Pandemia koronawirusa zmieniła plany firmie One Sport, która ma prawa do organizacji Indywidualnych Mistrzostw Europy. Pierwotnie, wzorem lat poprzednich, w blisko trzy miesiące miały odbyć się cztery turnieje na czterech różnych arenach (Vojens, Łódź, Gorican, Chorzów). Ostatecznie torunianie zdecydowali się na jazdę w niecały miesiąc w pięciu turniejach na czterech torach i tylko w Polsce. Karuzela wystartowała w Toruniu, przejeżdżając potem do Bydgoszczy, Rybnika i Gniezna. W najbliższą środę, zaledwie 25 dni po inauguracji, znów zawita na Motoarenę.

Po drodze był jeszcze kłopot z zawodami w Gnieźnie, które trzeba było przełożyć z uwagi na problemy z - a jakżeby inaczej - COVID-19 (pozytywny test w PGE Ekstralidze), jednak wszystko potoczyło się bez dodatkowych zakłóceń i w Grodzie Kopernika poznamy finalne wyniki TAURON SEC 2020. Od początku jedno się za to nie zmienia. Ton rywalizacji nadają głównie dwaj zawodnicy i najpewniej to między nimi rozstrzygnie się kwestia tytułu.

Przypomnijmy, że przed czwartymi zawodami Leon Madsen miał aż 6 punktów zapasu nad Robertem Lambertem, dodatkowo mając w dorobku trzy turniejowe zwycięstwa. Duńczyk miał w Gnieźnie zrobić kolejny krok w stronę drugiego złotego medalu (pierwszy zdobył w 2018 roku, gdy Lambert sięgał po brąz), lecz w Wielkopolsce to Brytyjczyk spisał się zdecydowanie lepiej, z nawiązką odrabiając straty do faworyzowanego rywala.
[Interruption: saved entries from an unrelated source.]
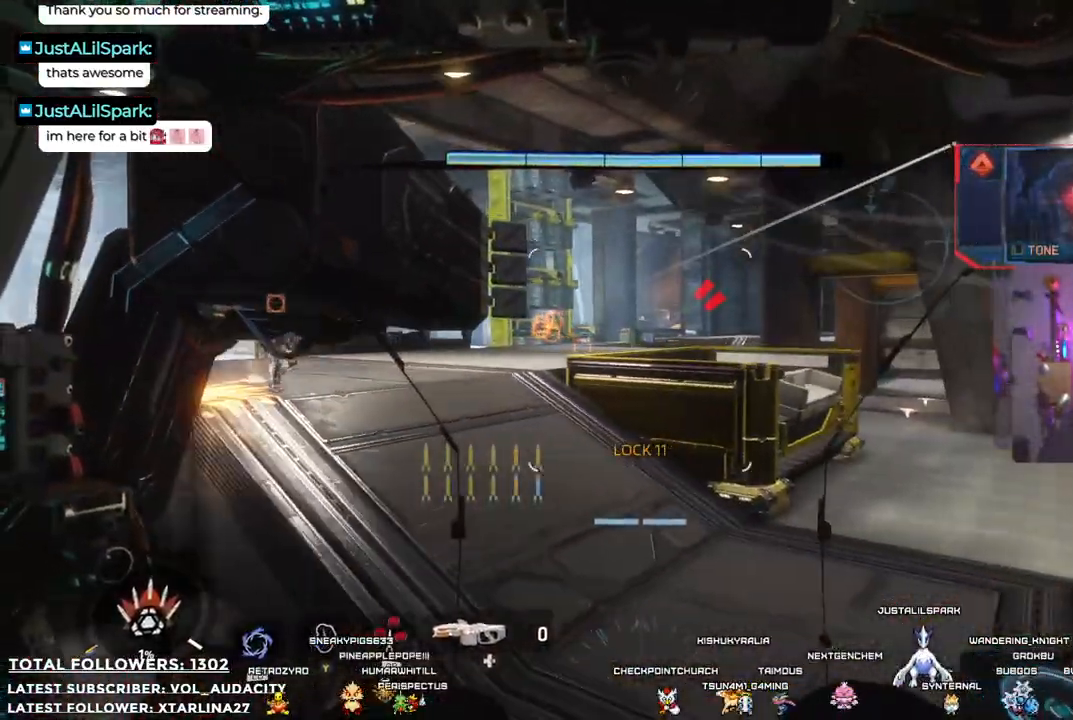
{"buttons": [], "left_stick": "down-right", "right_stick": "center", "events": [[33, "left_stick", "up"], [217, "left_stick", "right"], [417, "left_stick", "down-right"]]}
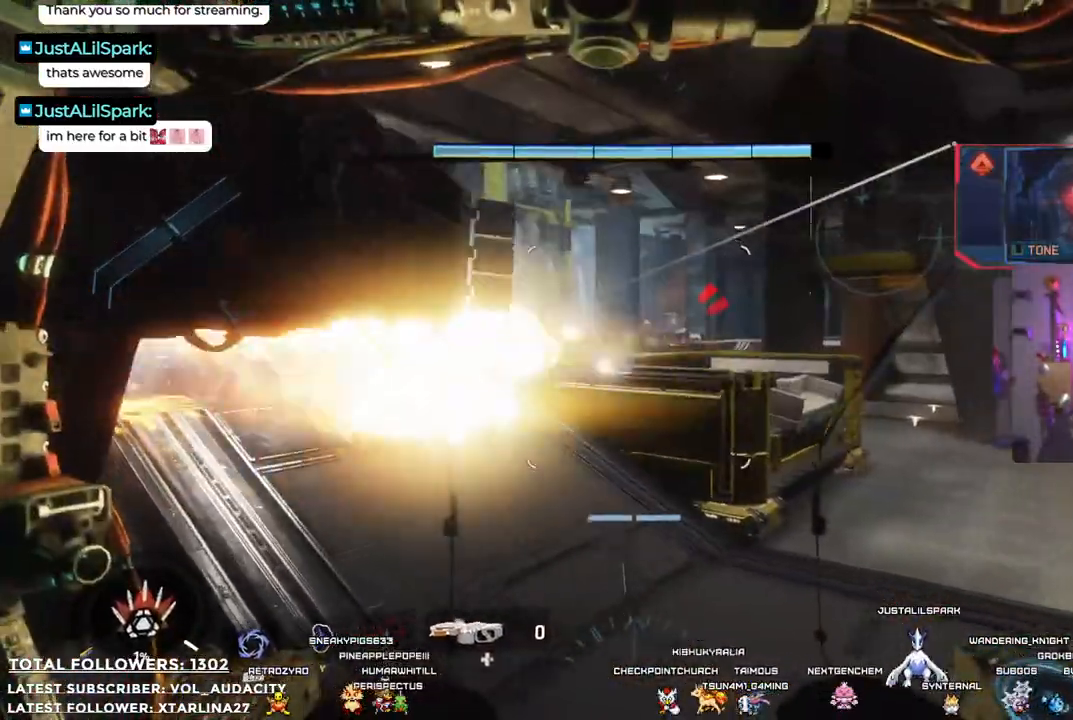
{"buttons": [], "left_stick": "up-right", "right_stick": "center", "events": [[50, "left_stick", "down-left"], [50, "right_stick", "left"], [100, "left_stick", "left"], [267, "left_stick", "up-right"], [334, "right_stick", "center"]]}
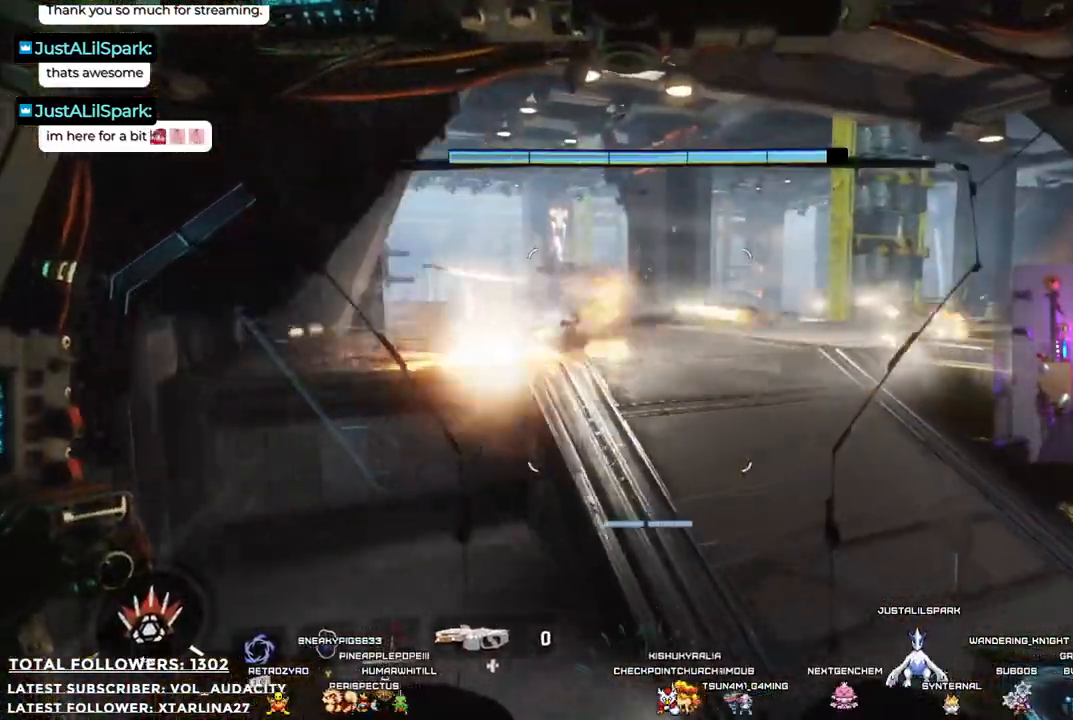
{"buttons": [], "left_stick": "up", "right_stick": "left", "events": [[133, "left_stick", "up"], [501, "right_stick", "left"]]}
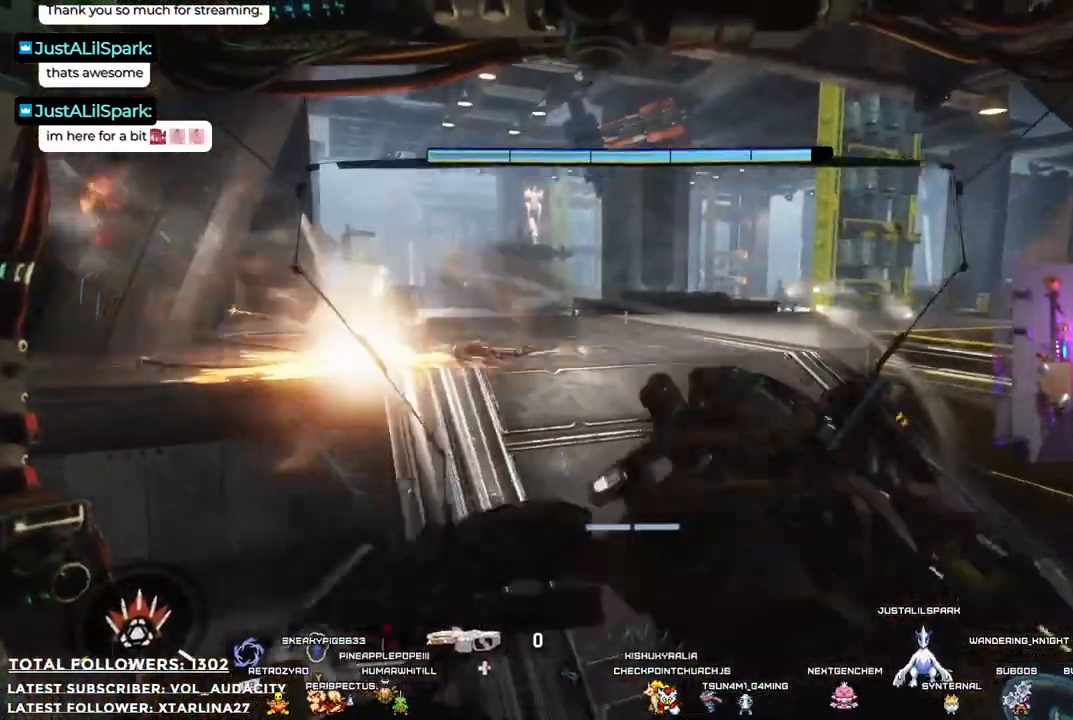
{"buttons": [], "left_stick": "up", "right_stick": "center", "events": [[200, "right_stick", "center"], [267, "L3", "down"], [434, "L3", "up"]]}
ZOBACZ WIDEO Vaculik o wychodzeniu z dołka: Zadałem sobie pytanie, co robię źle

Przed finałowym ściganiem szybki w Grodzie Lecha jak błyskawica 22-latek ma 2 "oczka" przewagi nad Madsenem. Nie ma co ukrywać, że to na tej dwójce będziemy głównie zawieszać oko w środę. Lider z Wielkiej Brytanii notuje fenomenalne tygodnie, unikając słabszych startów czy to właśnie w IME czy w PGE Ekstralidze. Wicelider z Danii jest najlepszy w naszej lidze, był najlepszy na tym podwórku, ale wydarzenia z Gniezna zmieniły układ klasyfikacji.

W imprezie, która miała miejsce w Toruniu na początku lipca, wygrał Madsen. Lambert był drugi, lecz to on zdobył tamtego dnia więcej punktów od triumfatora (SPRAWDŹ WYNIKI -->). Każdy z nich ma więc za sobą bardzo dobre wspomnienia sprzed blisko miesiąca, dlatego w drugiej toruńskiej rundzie nie będzie miejsca na wymówki. Emocje mogą sięgać zenitu i oby sama rywalizacja na torze była równie ciekawa co liczenie punktów.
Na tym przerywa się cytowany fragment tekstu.